Search the data below for the string "pois" and copy all lines where it shows up.
**** Data to examine ****
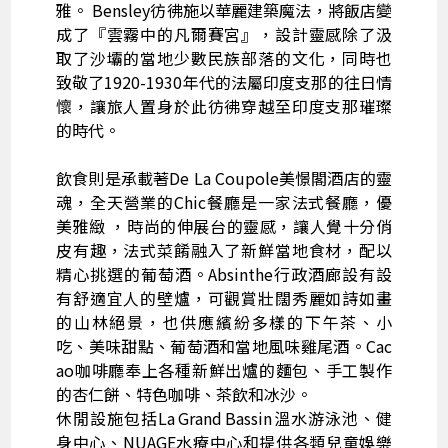
雅。 Bensley彷彿施以華麗建築魔法，將飯店變
成了『雲霧中的凡爾賽宮』，設計靈感除了汲
取了沙壩的當地少數民族部落的文化，同時也
致敬了1920-1930年代的法屬印度支那的往日情
懷，讓旅人置身於此彷彿穿越至印度支那璀璨
的時代。
飲食則是承載著De La Coupole美憬閣酒店的靈
魂，全天營業的Chic餐廳是一家法式餐廳，優
美雅緻 ，時尚的伸展台的靈感，讓人覺十分俏
皮有趣，法式菜餚融入了新鮮當地食材，配以
精心挑選的葡萄酒。Absinthe行政酒廊設有設
有舒適宜人的壁爐，可觀賞壯闊秀麗如詩如畫
的山林絕景，也供應繽紛多樣的下午茶、小
吃、美味甜點、葡萄酒和當地風味雞尾酒。Cac
ao咖啡廳奉上各種新鮮出爐的麵包、手工製作
的杏仁餅、特色咖啡、茶飲和冰沙。
休閒設施包括La Grand Bassin溫水游泳池、健
身中心、NUAGE水療中心和提供各類兒童娛樂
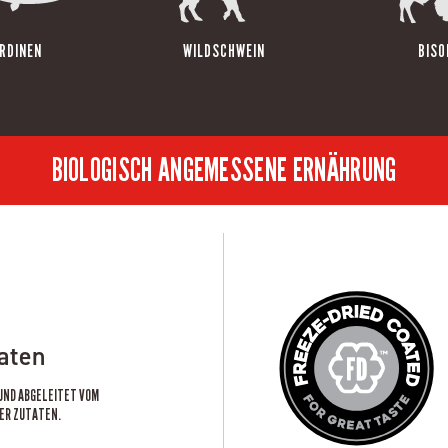
RDINEN
WILDSCHWEIN
BISO
BIOLOGISCH ANGEMESSENE ERNÄHRUNG
taten
 UND ABGELEITET VOM
ER ZUTATEN.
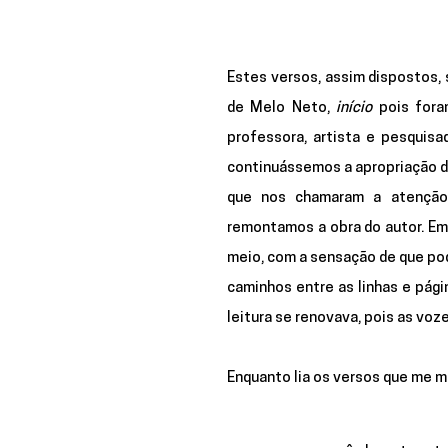
Estes versos, assim dispostos, 
de Melo Neto, 
início
 pois fora
professora, artista e pesquis
continuássemos a apropriação da
que nos chamaram a atenção 
remontamos a obra do autor. Em 
meio, com a sensação de que pod
caminhos entre as linhas e pági
leitura se renovava, pois as vo
Enquanto lia os versos que me 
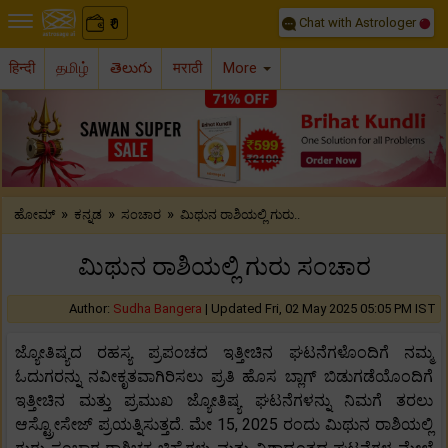
Chat with Astrologer
0
₹
हिन्दी
தமிழ்
తెలుగు
मराठी
More
Previous
Nex
»
»
»
ಹೋಮ್
ಕನ್ನಡ
ಸಂಚಾರ
ಮಿಥುನ ರಾಶಿಯಲ್ಲಿ ಗುರು..
ಮಿಥುನ ರಾಶಿಯಲ್ಲಿ ಗುರು ಸಂಚಾರ
Author:
Sudha Bangera
|
Updated Fri, 02 May 2025 05:05 PM IST
ಜ್ಯೋತಿಷ್ಯದ ರಹಸ್ಯ ಪ್ರಪಂಚದ ಇತ್ತೀಚಿನ ಘಟನೆಗಳೊಂದಿಗೆ ನಮ್ಮ
ಓದುಗರನ್ನು ನವೀಕೃತವಾಗಿರಿಸಲು ಪ್ರತಿ ಹೊಸ ಬ್ಲಾಗ್ ಬಿಡುಗಡೆಯೊಂದಿಗೆ
ಇತ್ತೀಚಿನ ಮತ್ತು ಪ್ರಮುಖ ಜ್ಯೋತಿಷ್ಯ ಘಟನೆಗಳನ್ನು ನಿಮಗೆ ತರಲು
ಆಸ್ಟ್ರೋಸೇಜ್ ಪ್ರಯತ್ನಿಸುತ್ತದೆ. ಮೇ 15, 2025 ರಂದು ಮಿಥುನ ರಾಶಿಯಲ್ಲಿ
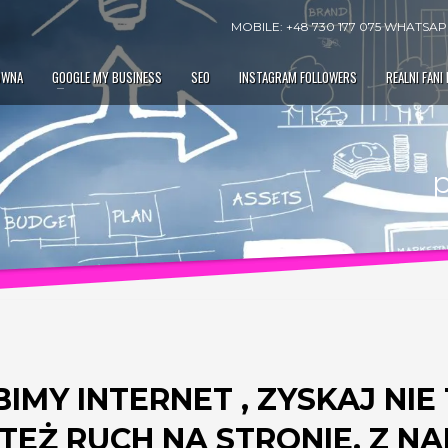
MOBILE: +48 730 177 075 WHATSAPP
ÓWNA
GOOGLE MY BUSINESS
SEO
INSTAGRAM FOLLOWERS
REALNI FANI
IMY INTERNET , ZYSKAJ NIE
EŻ RUCH NA STRONIE. Z N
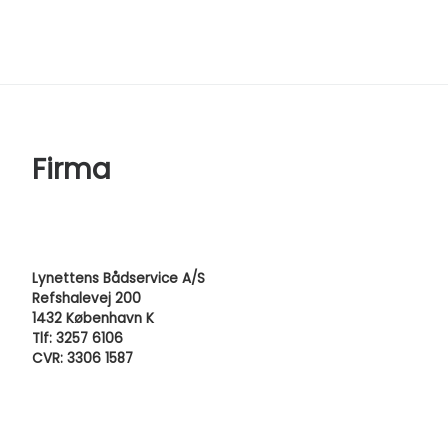
Firma
Lynettens Bådservice A/S
Refshalevej 200
1432 København K
Tlf: 3257 6106
CVR: 3306 1587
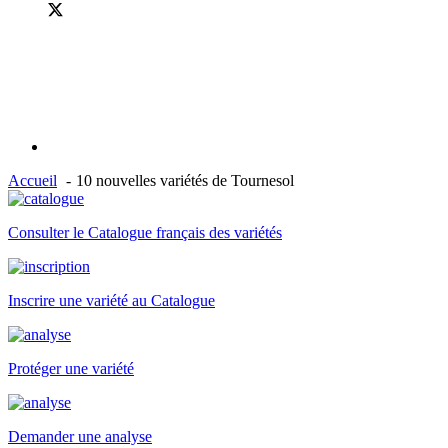
Accueil
10 nouvelles variétés de Tournesol
Consulter le Catalogue français des variétés
Inscrire une variété au Catalogue
Protéger une variété
Demander une analyse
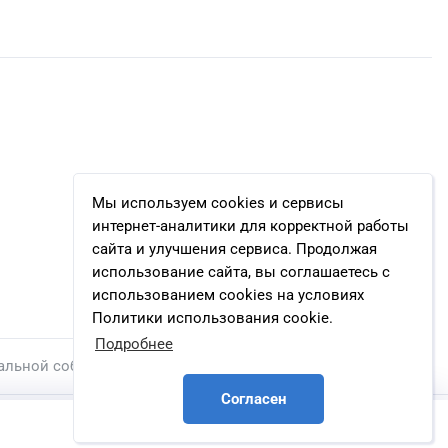
Мы используем cookies и сервисы
интернет-аналитики для корректной работы
сайта и улучшения сервиса. Продолжая
использование сайта, вы соглашаетесь с
использованием cookies на условиях
Политики использования cookie.
Подробнее
альной собственности.
Согласен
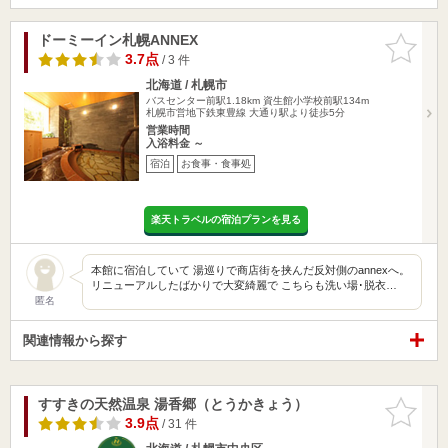
ドーミーイン札幌ANNEX
お気に入
りに追加
3.7点
/ 3 件
北海道 / 札幌市
バスセンター前駅1.18km
資生館小学校前駅134m
札幌市営地下鉄東豊線 大通り駅より徒歩5分
営業時間
入浴料金 ～
宿泊
お食事・食事処
楽天トラベルの宿泊プランを見る
本館に宿泊していて 湯巡りで商店街を挟んだ反対側のannexへ。
リニューアルしたばかりで大変綺麗で こちらも洗い場･脱衣…
匿名
関連情報から探す
すすきの天然温泉 湯香郷（とうかきょう）
お気に入
りに追加
3.9点
/ 31 件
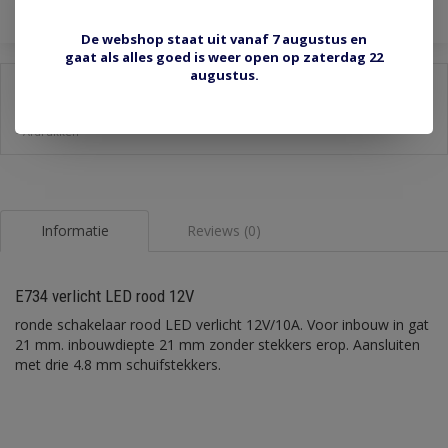
De webshop staat uit vanaf 7 augustus en
gaat als alles goed is weer open op zaterdag 22
augustus.
Delen:
-
Stel een vraag over dit product
-
Afdrukken
Informatie
Reviews (0)
E734 verlicht LED rood 12V
ronde schakelaar rood LED verlicht 12V/10A. Voor inbouw in gat
21 mm. inbouwdiepte 21 mm zonder stekkers erop. Aansluiten
met drie 4.8 mm schuifstekkers.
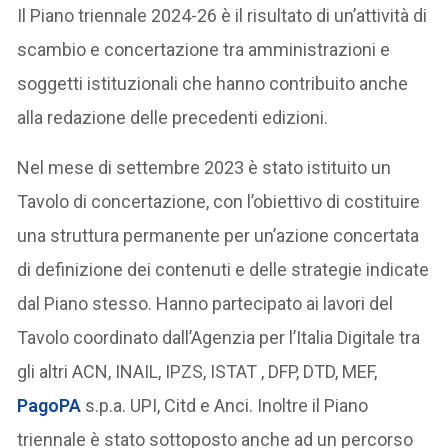
Il Piano triennale 2024-26 è il risultato di un’attività di
scambio e concertazione tra amministrazioni e
soggetti istituzionali che hanno contribuito anche
alla redazione delle precedenti edizioni.
Nel mese di settembre 2023 è stato istituito un
Tavolo di concertazione, con l’obiettivo di costituire
una struttura permanente per un’azione concertata
di definizione dei contenuti e delle strategie indicate
dal Piano stesso. Hanno partecipato ai lavori del
Tavolo coordinato dall’Agenzia per l’Italia Digitale tra
gli altri ACN, INAIL, IPZS, ISTAT , DFP, DTD, MEF,
PagoPA
s.p.a. UPI, Citd e Anci. Inoltre il Piano
triennale è stato sottoposto anche ad un percorso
****
> Your solution:
 pois fora
leitura se renovava, pois as vo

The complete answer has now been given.